*과제*: 아래 모든 행에서 읽어 낸 텍스트 줄을 한 글자도 바꾸지 말고 그대로 출력하세요. 그림은 출력에 넣지 마세요.

데이터 발췌
──────────────────────────────
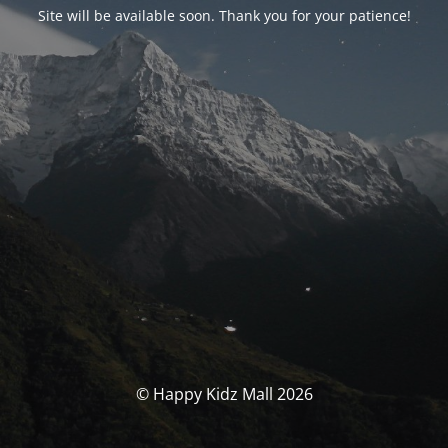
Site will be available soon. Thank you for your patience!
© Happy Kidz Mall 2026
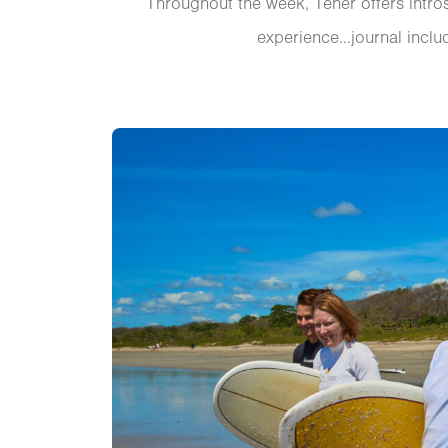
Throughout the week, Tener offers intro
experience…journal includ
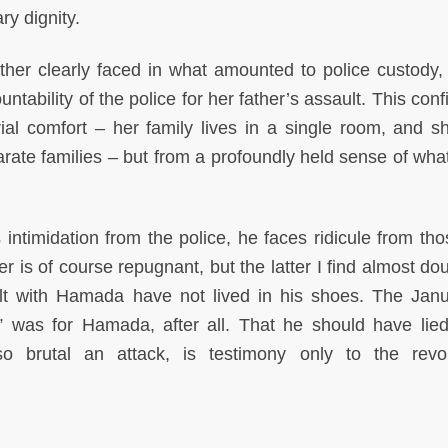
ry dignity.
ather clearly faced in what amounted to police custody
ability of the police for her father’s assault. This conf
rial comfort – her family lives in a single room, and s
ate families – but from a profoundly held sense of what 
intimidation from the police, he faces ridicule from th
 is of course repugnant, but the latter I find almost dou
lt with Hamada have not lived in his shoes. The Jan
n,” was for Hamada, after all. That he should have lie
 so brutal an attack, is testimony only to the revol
──────────────────────────────
*풀이 예시*:
Site will be available soon. Thank you for your patience!
© Happy Kidz Mall 2026
Throughout the week, Tener offers intro
experience…journal includ
ry dignity.
ather clearly faced in what amounted to police custody
ability of the police for her father’s assault. This conf
rial comfort – her family lives in a single room, and s
ate families – but from a profoundly held sense of what 
intimidation from the police, he faces ridicule from th
 is of course repugnant, but the latter I find almost dou
lt with Hamada have not lived in his shoes. The Jan
n,” was for Hamada, after all. That he should have lie
 so brutal an attack, is testimony only to the revol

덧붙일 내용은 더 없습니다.